Die Weltmeister Sami Khedira und Benedikt Höwedes kehren wie Marco Reus nach ausgestandenen Verletzungen zwar zurück. Dafür meldeten sich Mats Hummels (Knöchel) und Julian Draxler (Oberschenkel) mit langwierigen Blessuren ab. Weiterhin fehlen Kapitän Bastian Schweinsteiger, der kurz vor einem Club-Comeback stehen soll, und Mesut Özil.
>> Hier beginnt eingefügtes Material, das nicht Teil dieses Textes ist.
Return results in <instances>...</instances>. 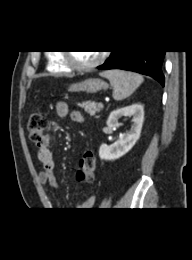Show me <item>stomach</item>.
<instances>
[{
    "instance_id": "stomach-1",
    "label": "stomach",
    "mask_w": 192,
    "mask_h": 260,
    "mask_svg": "<svg viewBox=\"0 0 192 260\" xmlns=\"http://www.w3.org/2000/svg\"><path fill=\"white\" fill-rule=\"evenodd\" d=\"M107 87L106 83L100 79L89 78L79 83H74L69 86L68 91L70 92H86L96 93Z\"/></svg>"
}]
</instances>
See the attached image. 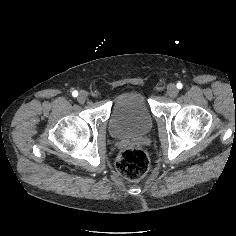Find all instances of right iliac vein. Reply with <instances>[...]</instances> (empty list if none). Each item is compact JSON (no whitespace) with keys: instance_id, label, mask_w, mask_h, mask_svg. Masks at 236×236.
Instances as JSON below:
<instances>
[{"instance_id":"right-iliac-vein-1","label":"right iliac vein","mask_w":236,"mask_h":236,"mask_svg":"<svg viewBox=\"0 0 236 236\" xmlns=\"http://www.w3.org/2000/svg\"><path fill=\"white\" fill-rule=\"evenodd\" d=\"M88 98V93L86 91H81L78 95V102L79 103H84Z\"/></svg>"}]
</instances>
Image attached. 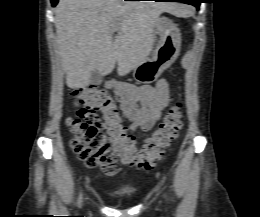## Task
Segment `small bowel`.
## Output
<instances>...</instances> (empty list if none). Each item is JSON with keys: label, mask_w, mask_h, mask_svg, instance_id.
Here are the masks:
<instances>
[{"label": "small bowel", "mask_w": 260, "mask_h": 217, "mask_svg": "<svg viewBox=\"0 0 260 217\" xmlns=\"http://www.w3.org/2000/svg\"><path fill=\"white\" fill-rule=\"evenodd\" d=\"M105 87L114 92L122 115L130 122L132 131L150 130L167 107L171 93L166 79L159 80L155 86H135L110 80L105 83Z\"/></svg>", "instance_id": "c3829d8e"}]
</instances>
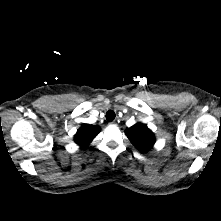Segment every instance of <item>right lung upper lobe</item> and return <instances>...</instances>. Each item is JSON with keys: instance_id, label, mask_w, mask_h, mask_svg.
Returning a JSON list of instances; mask_svg holds the SVG:
<instances>
[{"instance_id": "cb5924a9", "label": "right lung upper lobe", "mask_w": 221, "mask_h": 221, "mask_svg": "<svg viewBox=\"0 0 221 221\" xmlns=\"http://www.w3.org/2000/svg\"><path fill=\"white\" fill-rule=\"evenodd\" d=\"M99 132V126L84 124L75 134L74 140L76 144L80 146V148L86 149Z\"/></svg>"}]
</instances>
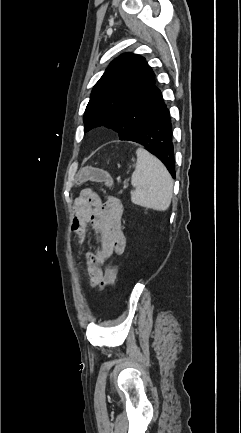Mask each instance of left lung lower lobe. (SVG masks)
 <instances>
[{"instance_id": "0a47b994", "label": "left lung lower lobe", "mask_w": 241, "mask_h": 433, "mask_svg": "<svg viewBox=\"0 0 241 433\" xmlns=\"http://www.w3.org/2000/svg\"><path fill=\"white\" fill-rule=\"evenodd\" d=\"M172 132L170 112L164 103L142 129L130 135L126 140L143 145L165 164L170 174L175 178Z\"/></svg>"}]
</instances>
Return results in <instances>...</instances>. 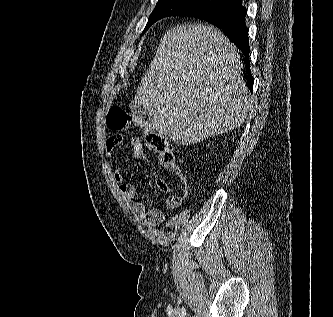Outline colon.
<instances>
[{"label":"colon","mask_w":333,"mask_h":317,"mask_svg":"<svg viewBox=\"0 0 333 317\" xmlns=\"http://www.w3.org/2000/svg\"><path fill=\"white\" fill-rule=\"evenodd\" d=\"M107 126L113 132H122L130 127L139 126L144 129L145 145L158 154L161 164L168 168H176L172 147L159 132L146 126L137 115L129 113L126 109L113 106L107 114ZM183 185H187L184 175L179 173Z\"/></svg>","instance_id":"1"}]
</instances>
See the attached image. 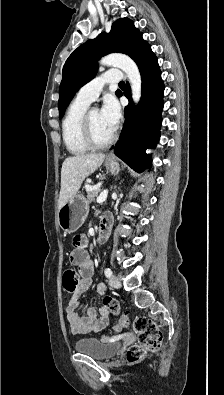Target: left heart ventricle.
<instances>
[{"label":"left heart ventricle","mask_w":224,"mask_h":395,"mask_svg":"<svg viewBox=\"0 0 224 395\" xmlns=\"http://www.w3.org/2000/svg\"><path fill=\"white\" fill-rule=\"evenodd\" d=\"M90 121H91L93 135L97 141L104 142L108 140L114 133V131L111 130L109 126L105 123V121L102 119L99 110L97 109L92 110L90 114Z\"/></svg>","instance_id":"1"}]
</instances>
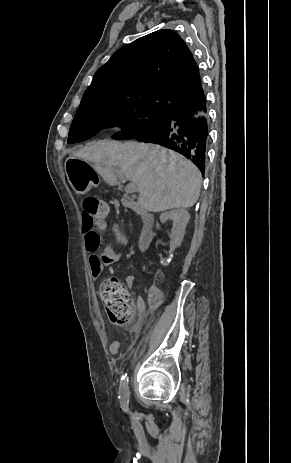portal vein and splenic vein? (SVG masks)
<instances>
[{
    "label": "portal vein and splenic vein",
    "mask_w": 291,
    "mask_h": 463,
    "mask_svg": "<svg viewBox=\"0 0 291 463\" xmlns=\"http://www.w3.org/2000/svg\"><path fill=\"white\" fill-rule=\"evenodd\" d=\"M117 176L120 179H124V174L122 172H120V171H117ZM125 191H126V193H129V194L135 193L137 191L135 184H133V183L127 184L126 187H125Z\"/></svg>",
    "instance_id": "portal-vein-and-splenic-vein-1"
}]
</instances>
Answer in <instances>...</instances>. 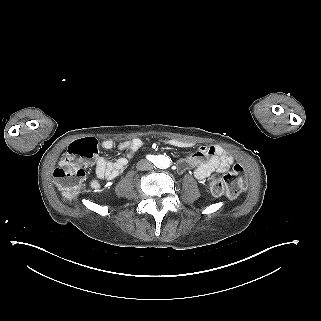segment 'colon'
Returning a JSON list of instances; mask_svg holds the SVG:
<instances>
[{"label":"colon","mask_w":321,"mask_h":321,"mask_svg":"<svg viewBox=\"0 0 321 321\" xmlns=\"http://www.w3.org/2000/svg\"><path fill=\"white\" fill-rule=\"evenodd\" d=\"M97 156V142L92 138L73 142L61 155L58 167L53 172V178L67 199L73 200L85 185L86 172L77 161L92 160ZM245 186L246 175L240 164H235L225 175L213 176L209 183L213 194L229 198H236Z\"/></svg>","instance_id":"colon-1"}]
</instances>
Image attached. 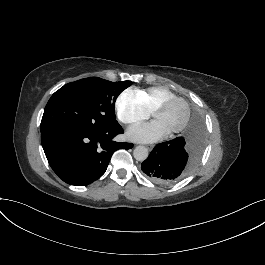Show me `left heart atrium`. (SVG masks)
Here are the masks:
<instances>
[{
	"label": "left heart atrium",
	"instance_id": "39dd6f15",
	"mask_svg": "<svg viewBox=\"0 0 265 265\" xmlns=\"http://www.w3.org/2000/svg\"><path fill=\"white\" fill-rule=\"evenodd\" d=\"M167 131L157 122L138 124L127 131V137L139 142H153L165 137Z\"/></svg>",
	"mask_w": 265,
	"mask_h": 265
}]
</instances>
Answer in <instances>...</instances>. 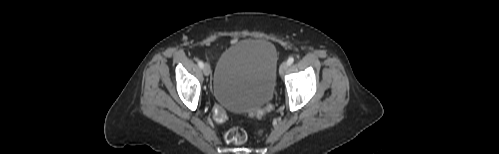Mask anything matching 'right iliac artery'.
<instances>
[{
    "label": "right iliac artery",
    "mask_w": 499,
    "mask_h": 154,
    "mask_svg": "<svg viewBox=\"0 0 499 154\" xmlns=\"http://www.w3.org/2000/svg\"><path fill=\"white\" fill-rule=\"evenodd\" d=\"M198 65H199V67H200V68H202V69H203V67H204V63H203L202 61H200V60H199V61H198Z\"/></svg>",
    "instance_id": "1"
}]
</instances>
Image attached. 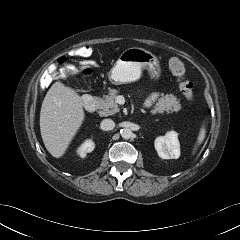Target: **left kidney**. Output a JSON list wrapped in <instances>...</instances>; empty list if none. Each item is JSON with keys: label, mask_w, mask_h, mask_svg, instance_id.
Listing matches in <instances>:
<instances>
[{"label": "left kidney", "mask_w": 240, "mask_h": 240, "mask_svg": "<svg viewBox=\"0 0 240 240\" xmlns=\"http://www.w3.org/2000/svg\"><path fill=\"white\" fill-rule=\"evenodd\" d=\"M154 145L162 159H177L180 156V144L178 134L175 131H169L165 136L157 137Z\"/></svg>", "instance_id": "5707ae66"}]
</instances>
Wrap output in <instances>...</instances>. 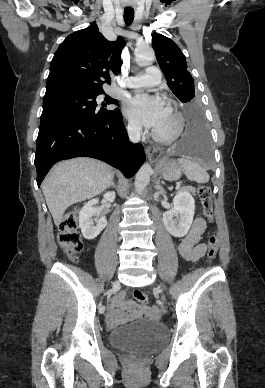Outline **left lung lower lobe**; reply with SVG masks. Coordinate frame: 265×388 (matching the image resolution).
I'll list each match as a JSON object with an SVG mask.
<instances>
[{
	"mask_svg": "<svg viewBox=\"0 0 265 388\" xmlns=\"http://www.w3.org/2000/svg\"><path fill=\"white\" fill-rule=\"evenodd\" d=\"M185 117V132L175 151L184 156L209 162L211 160L210 137L200 108L187 110Z\"/></svg>",
	"mask_w": 265,
	"mask_h": 388,
	"instance_id": "0a47b994",
	"label": "left lung lower lobe"
}]
</instances>
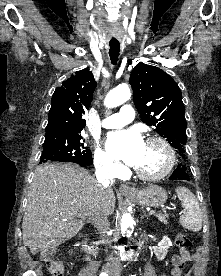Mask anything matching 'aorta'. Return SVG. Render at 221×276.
Listing matches in <instances>:
<instances>
[{
    "instance_id": "aorta-1",
    "label": "aorta",
    "mask_w": 221,
    "mask_h": 276,
    "mask_svg": "<svg viewBox=\"0 0 221 276\" xmlns=\"http://www.w3.org/2000/svg\"><path fill=\"white\" fill-rule=\"evenodd\" d=\"M131 97V92L128 86H119L111 90L105 100L104 104L108 108H114L122 105ZM134 221L130 214H123L121 218V230L127 231L133 227Z\"/></svg>"
}]
</instances>
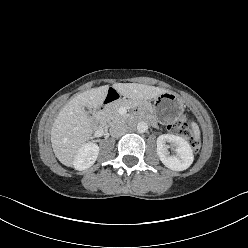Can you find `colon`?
Wrapping results in <instances>:
<instances>
[{"label": "colon", "instance_id": "obj_1", "mask_svg": "<svg viewBox=\"0 0 248 248\" xmlns=\"http://www.w3.org/2000/svg\"><path fill=\"white\" fill-rule=\"evenodd\" d=\"M168 130L176 135L185 137L190 143L193 151L197 152L200 148L198 137L192 132L186 117H182L168 126Z\"/></svg>", "mask_w": 248, "mask_h": 248}]
</instances>
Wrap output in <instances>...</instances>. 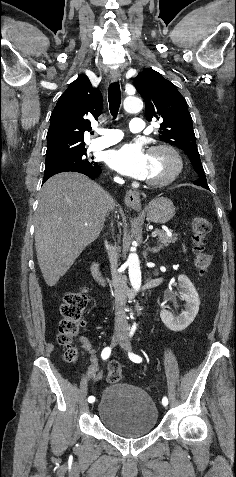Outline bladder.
I'll return each mask as SVG.
<instances>
[{
	"label": "bladder",
	"mask_w": 236,
	"mask_h": 477,
	"mask_svg": "<svg viewBox=\"0 0 236 477\" xmlns=\"http://www.w3.org/2000/svg\"><path fill=\"white\" fill-rule=\"evenodd\" d=\"M96 408L101 423L124 438L145 436L158 424L155 403L145 390L134 385L118 382L106 386Z\"/></svg>",
	"instance_id": "bladder-1"
}]
</instances>
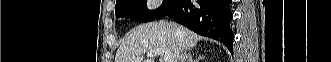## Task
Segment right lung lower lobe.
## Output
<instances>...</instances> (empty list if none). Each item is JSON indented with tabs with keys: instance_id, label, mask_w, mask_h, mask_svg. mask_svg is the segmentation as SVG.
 Masks as SVG:
<instances>
[{
	"instance_id": "1",
	"label": "right lung lower lobe",
	"mask_w": 331,
	"mask_h": 62,
	"mask_svg": "<svg viewBox=\"0 0 331 62\" xmlns=\"http://www.w3.org/2000/svg\"><path fill=\"white\" fill-rule=\"evenodd\" d=\"M230 4L231 0H179L166 15L202 36L221 41L233 53Z\"/></svg>"
}]
</instances>
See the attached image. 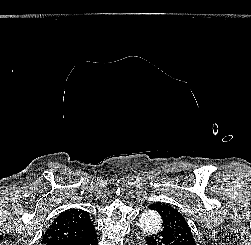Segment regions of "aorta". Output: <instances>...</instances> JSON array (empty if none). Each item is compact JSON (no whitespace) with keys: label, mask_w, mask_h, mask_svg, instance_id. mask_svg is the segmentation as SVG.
I'll use <instances>...</instances> for the list:
<instances>
[{"label":"aorta","mask_w":251,"mask_h":245,"mask_svg":"<svg viewBox=\"0 0 251 245\" xmlns=\"http://www.w3.org/2000/svg\"><path fill=\"white\" fill-rule=\"evenodd\" d=\"M139 225L145 233L154 235L160 231L162 219L157 212L146 211L141 215Z\"/></svg>","instance_id":"1"}]
</instances>
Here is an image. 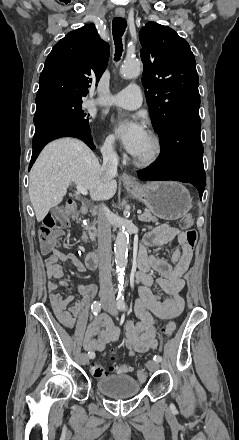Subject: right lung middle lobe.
Instances as JSON below:
<instances>
[{"instance_id": "dd1d6c3e", "label": "right lung middle lobe", "mask_w": 239, "mask_h": 440, "mask_svg": "<svg viewBox=\"0 0 239 440\" xmlns=\"http://www.w3.org/2000/svg\"><path fill=\"white\" fill-rule=\"evenodd\" d=\"M81 104L82 97L53 96L36 102V114L46 111H55L80 123L89 124V119L87 118L89 114L81 110Z\"/></svg>"}]
</instances>
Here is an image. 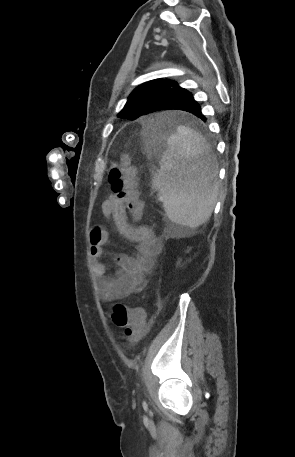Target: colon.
<instances>
[{"label": "colon", "mask_w": 295, "mask_h": 457, "mask_svg": "<svg viewBox=\"0 0 295 457\" xmlns=\"http://www.w3.org/2000/svg\"><path fill=\"white\" fill-rule=\"evenodd\" d=\"M111 192L122 206L135 219L142 216V202L138 198L135 181V169L130 165L128 156L124 155L119 164H112L109 171ZM111 318L113 323L124 329L125 338L137 340L146 327V314L140 308H128L123 304H115Z\"/></svg>", "instance_id": "5ec220e1"}]
</instances>
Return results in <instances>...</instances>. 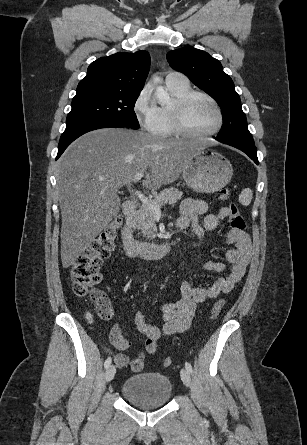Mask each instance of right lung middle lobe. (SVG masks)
Wrapping results in <instances>:
<instances>
[{
	"label": "right lung middle lobe",
	"mask_w": 307,
	"mask_h": 445,
	"mask_svg": "<svg viewBox=\"0 0 307 445\" xmlns=\"http://www.w3.org/2000/svg\"><path fill=\"white\" fill-rule=\"evenodd\" d=\"M139 95H76L66 119V127L85 122H111L138 129L134 105Z\"/></svg>",
	"instance_id": "1"
}]
</instances>
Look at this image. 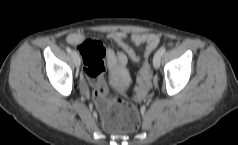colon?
I'll return each mask as SVG.
<instances>
[{"label": "colon", "instance_id": "colon-1", "mask_svg": "<svg viewBox=\"0 0 238 145\" xmlns=\"http://www.w3.org/2000/svg\"><path fill=\"white\" fill-rule=\"evenodd\" d=\"M77 48L83 59L84 71L94 88V99L100 110L105 128L113 132L137 130L140 124L138 110L122 100L111 97L102 81L105 57L104 45L98 40L85 39ZM149 87L150 67L149 63L145 62L138 78L136 97L142 98Z\"/></svg>", "mask_w": 238, "mask_h": 145}]
</instances>
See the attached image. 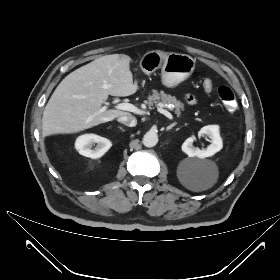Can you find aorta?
Returning a JSON list of instances; mask_svg holds the SVG:
<instances>
[{
  "mask_svg": "<svg viewBox=\"0 0 280 280\" xmlns=\"http://www.w3.org/2000/svg\"><path fill=\"white\" fill-rule=\"evenodd\" d=\"M142 143L145 147H154L158 143V135L155 132H147L142 139Z\"/></svg>",
  "mask_w": 280,
  "mask_h": 280,
  "instance_id": "762f6f07",
  "label": "aorta"
}]
</instances>
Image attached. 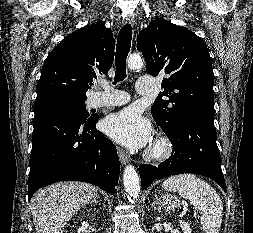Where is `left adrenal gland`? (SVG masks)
<instances>
[{"label": "left adrenal gland", "mask_w": 253, "mask_h": 233, "mask_svg": "<svg viewBox=\"0 0 253 233\" xmlns=\"http://www.w3.org/2000/svg\"><path fill=\"white\" fill-rule=\"evenodd\" d=\"M152 206L154 207L155 210H158L160 212V209L157 207V203L153 201Z\"/></svg>", "instance_id": "left-adrenal-gland-1"}]
</instances>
Ob Mario Gomez nach seinem ersten Kurzeinsatz für den AC Florenz schon wieder für DFB-tauglich befunden wird, ist äußerst fraglich.
Löw muss bei seiner Kaderauswahl zudem auf manche Befindlichkeiten der Vereine achten - eine Gratwanderung zwischen eigenen Interessen und denen der Top-Clubs. „Diese Partien bieten die Gelegenheit, einigen viel belasteten Spielern eine Pause zu geben“, hatte Löw schon nach den Enttäuschungen in der EM-Qualifikation im Oktober gegen Polen (0:2) und Irland (1:1) mögliche Wechselspiele im Fußball-Nationalteam angekündigt.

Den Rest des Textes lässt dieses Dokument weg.